Grand dictionnaire universel du XIXe siècle/HUON DE VILLENEUVE, trouvère du XIIIe siècle

Administration du grand dictionnaire universel (9, part. 2p. 462-463).

HUON DE VILLENEUVE, trouvère du xiiie siècle, auteur de romans en vers qui ont joui d’une grande célébrité. On ignore la date de sa naissance et de sa mort ; on sait seulement, à quelques vers qui lui sont échappés comme par hasard, qu’il vivait sous Philippe-Auguste. C’est Fauchet qui, le premier, dans ses Origines de la poésie française, a découvert le nom de ce poète, dont les œuvres, très-populaires pourtant, passaient avant lui pour anonymes. Huon de Villeneuve fut un des plus féconds romanciers du moyen âge ; on lui doit cinq immenses compositions en vers sur ce que l’on appelle le cycle de Charlemagne. Ce sont : 1° Regnaut de Montauban, épopée chevaleresque où le grand empereur, résolu d’assiéger Montauban, déclare qu’il donnera la ville à qui voudra la prendre, et reçoit de ses barons, parlant par la voix de Doon de Nanteuil, un refus obstiné. Tout le monde remarquera la similitude de cet épisode avec le beau poème d’Aymerillot, de la Légende des siècles. 2° Les Quatre fils Aymon, le plus populaire des romans de Huon de Villeneuve et peut-être de tous les romans chevaleresques ; c’est une suite du Régnaut de Montauban.Maugis d’Aigrement, suite des deux précédents. Maugis est le cousin des quatre fameux fils d’Aymon, et, comme eux, il guerroie à outrance contre l’empereur Charles. Aucune autre composition similaire ne fait mieux comprendre l’engouement que l’on avait alors pour Charlemagne et ses exploits fabuleux ; il n’est pas un seul personnage, même secondaire, de ce roman qui n’ait à son tour été chanté et ne forme le sujet d’un poème. 4° Bues ou Beuves d’Aigremont. Ce héros est le père de Maugis, et, comme dans les précédentes compositions, il s’agit toujours de guerres féodales entre Charlemagne et ses barons. 5° Doolin de Mayence, que le poëte dit avoir imité des Chroniques de Saint-Denis :

Les sages clercs adonc, par leur signifiance,
En firent les chroniques qui sont de grant vaillance
Et sont en l’abbaye de Saint-Denis en France ;
Puis ont été extraites, par moult belle ordonnance
Du latin en romant, pour donner cognoissance

Des grands faits approuvés et parfaite créance,
Que tous bons à l’ouïr doivent avoir plaisance.

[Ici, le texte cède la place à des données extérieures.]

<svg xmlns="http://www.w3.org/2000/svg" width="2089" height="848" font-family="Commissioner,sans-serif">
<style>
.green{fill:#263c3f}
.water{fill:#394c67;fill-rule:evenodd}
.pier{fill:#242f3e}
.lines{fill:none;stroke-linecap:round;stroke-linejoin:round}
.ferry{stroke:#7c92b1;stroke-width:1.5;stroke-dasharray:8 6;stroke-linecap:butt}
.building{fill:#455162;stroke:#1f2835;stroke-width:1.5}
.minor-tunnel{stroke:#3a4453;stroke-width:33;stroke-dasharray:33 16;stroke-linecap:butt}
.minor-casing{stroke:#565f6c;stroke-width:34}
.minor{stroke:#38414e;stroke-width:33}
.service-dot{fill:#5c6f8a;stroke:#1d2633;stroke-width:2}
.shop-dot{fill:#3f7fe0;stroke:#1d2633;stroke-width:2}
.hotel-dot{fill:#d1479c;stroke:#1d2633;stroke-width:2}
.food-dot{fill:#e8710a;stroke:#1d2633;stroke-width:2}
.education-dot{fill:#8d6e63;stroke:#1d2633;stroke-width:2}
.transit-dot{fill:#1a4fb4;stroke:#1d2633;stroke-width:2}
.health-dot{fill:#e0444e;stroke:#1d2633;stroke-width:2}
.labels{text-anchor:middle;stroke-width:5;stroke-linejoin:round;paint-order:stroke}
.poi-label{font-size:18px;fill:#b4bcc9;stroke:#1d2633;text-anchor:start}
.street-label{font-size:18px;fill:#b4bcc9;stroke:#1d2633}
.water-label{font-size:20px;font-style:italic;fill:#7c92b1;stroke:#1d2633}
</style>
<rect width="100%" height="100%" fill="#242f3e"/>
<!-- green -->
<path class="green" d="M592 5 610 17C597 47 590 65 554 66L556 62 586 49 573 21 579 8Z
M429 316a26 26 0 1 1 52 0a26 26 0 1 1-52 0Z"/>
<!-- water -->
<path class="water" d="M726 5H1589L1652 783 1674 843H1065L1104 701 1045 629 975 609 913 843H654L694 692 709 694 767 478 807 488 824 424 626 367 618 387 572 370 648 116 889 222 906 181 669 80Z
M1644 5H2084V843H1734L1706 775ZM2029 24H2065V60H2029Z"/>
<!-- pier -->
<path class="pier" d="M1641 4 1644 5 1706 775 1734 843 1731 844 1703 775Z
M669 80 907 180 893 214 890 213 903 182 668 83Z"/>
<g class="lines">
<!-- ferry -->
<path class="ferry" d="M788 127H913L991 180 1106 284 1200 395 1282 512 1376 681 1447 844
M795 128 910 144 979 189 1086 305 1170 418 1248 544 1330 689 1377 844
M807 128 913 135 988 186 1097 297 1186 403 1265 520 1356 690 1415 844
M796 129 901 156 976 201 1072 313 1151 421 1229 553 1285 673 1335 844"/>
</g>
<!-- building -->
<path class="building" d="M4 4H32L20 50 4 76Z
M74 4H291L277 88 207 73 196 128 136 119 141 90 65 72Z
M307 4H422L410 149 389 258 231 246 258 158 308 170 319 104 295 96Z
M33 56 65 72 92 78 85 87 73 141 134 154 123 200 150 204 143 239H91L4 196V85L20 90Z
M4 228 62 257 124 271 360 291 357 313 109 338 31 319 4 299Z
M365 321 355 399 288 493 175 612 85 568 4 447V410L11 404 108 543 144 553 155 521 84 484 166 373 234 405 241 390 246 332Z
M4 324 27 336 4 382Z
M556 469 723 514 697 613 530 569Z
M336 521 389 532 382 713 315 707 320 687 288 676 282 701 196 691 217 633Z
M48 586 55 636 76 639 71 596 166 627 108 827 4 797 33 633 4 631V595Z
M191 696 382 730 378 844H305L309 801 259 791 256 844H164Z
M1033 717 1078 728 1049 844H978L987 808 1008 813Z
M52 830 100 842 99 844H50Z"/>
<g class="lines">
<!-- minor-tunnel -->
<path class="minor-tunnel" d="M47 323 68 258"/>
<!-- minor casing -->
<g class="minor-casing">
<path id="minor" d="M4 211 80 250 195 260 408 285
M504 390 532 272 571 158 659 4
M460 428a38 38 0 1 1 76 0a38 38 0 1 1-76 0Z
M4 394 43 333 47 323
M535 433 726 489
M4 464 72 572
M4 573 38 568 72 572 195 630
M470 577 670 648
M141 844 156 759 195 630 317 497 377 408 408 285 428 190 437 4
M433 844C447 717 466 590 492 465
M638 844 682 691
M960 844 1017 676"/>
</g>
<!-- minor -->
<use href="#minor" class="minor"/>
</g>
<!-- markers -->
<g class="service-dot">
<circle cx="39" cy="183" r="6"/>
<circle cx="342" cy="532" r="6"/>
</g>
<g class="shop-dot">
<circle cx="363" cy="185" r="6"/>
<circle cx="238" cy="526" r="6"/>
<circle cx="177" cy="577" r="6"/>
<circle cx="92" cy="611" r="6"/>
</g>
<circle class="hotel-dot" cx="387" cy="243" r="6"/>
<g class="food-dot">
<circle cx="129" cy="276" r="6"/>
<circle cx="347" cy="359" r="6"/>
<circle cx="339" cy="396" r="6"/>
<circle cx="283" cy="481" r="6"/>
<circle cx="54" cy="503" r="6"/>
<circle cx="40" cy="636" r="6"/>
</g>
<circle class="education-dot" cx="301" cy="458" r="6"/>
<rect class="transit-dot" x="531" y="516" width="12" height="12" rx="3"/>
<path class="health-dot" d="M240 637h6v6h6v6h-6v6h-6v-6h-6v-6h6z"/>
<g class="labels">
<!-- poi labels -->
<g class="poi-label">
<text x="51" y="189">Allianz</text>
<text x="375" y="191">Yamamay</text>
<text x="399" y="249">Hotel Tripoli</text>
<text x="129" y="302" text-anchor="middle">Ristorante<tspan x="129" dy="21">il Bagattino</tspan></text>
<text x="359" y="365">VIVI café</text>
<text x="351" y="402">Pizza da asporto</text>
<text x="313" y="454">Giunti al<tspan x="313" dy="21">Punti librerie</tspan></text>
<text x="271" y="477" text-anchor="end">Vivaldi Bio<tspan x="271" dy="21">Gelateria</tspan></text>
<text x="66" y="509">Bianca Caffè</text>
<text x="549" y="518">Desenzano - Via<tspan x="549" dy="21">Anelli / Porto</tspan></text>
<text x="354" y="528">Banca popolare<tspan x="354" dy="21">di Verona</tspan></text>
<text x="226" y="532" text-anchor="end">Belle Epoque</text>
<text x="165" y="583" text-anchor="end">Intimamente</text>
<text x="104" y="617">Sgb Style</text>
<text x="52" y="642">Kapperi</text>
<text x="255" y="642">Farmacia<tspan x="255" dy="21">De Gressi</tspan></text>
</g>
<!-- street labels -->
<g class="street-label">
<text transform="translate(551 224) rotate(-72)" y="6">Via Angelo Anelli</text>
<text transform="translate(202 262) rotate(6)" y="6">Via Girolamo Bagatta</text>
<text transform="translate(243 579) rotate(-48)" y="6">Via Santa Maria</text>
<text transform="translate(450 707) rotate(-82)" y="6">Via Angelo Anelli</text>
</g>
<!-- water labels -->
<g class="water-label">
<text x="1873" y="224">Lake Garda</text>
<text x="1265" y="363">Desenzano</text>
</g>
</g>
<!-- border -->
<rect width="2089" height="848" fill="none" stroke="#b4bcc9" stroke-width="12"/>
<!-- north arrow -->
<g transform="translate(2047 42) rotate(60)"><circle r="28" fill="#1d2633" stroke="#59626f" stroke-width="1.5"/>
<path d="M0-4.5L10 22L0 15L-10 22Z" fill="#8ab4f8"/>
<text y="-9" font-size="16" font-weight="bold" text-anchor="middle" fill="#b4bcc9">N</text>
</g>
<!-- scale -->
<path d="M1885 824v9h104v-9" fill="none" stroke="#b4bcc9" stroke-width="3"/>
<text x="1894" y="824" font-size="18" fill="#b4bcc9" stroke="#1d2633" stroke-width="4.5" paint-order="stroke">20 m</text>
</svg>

Tout le poème est écrit, comme en témoigne ce commencement, par longues tirades monorimes ; c’est le plus extravagant et le plus bouffon de tous ; on y voit Jésus-Christ, les anges et les saints descendre du ciel à la rescousse des chevaliers.

On attribue encore à Huon de Villeneuve, mais avec moins de fondement, le poëme intitulé Cipéris de Vigneaux, roman d’aventures, en vers, qui ne se rattache pas au cycle carlovingien.

Ses contemporains ont gardé sur ce poète le plus grand silence, ce qui réduit sa biographie aux seuls titres de ses ouvrages. On ne trouve son nom cité nulle part ; lui-même n’a parlé d’aucun de ses rivaux en poésie. Cependant ses poèmes durent avoir, de son vivant comme après sa mort, une grande notoriété, si l’on en juge par les nombreuses éditions qui en furent faites, dès que l’imprimerie fut découverte. Ses romans furent les premiers qui, selon la mode du xive siècle, furent translatés de rime en prose, et ils furent aussi des premiers livres imprimés en France.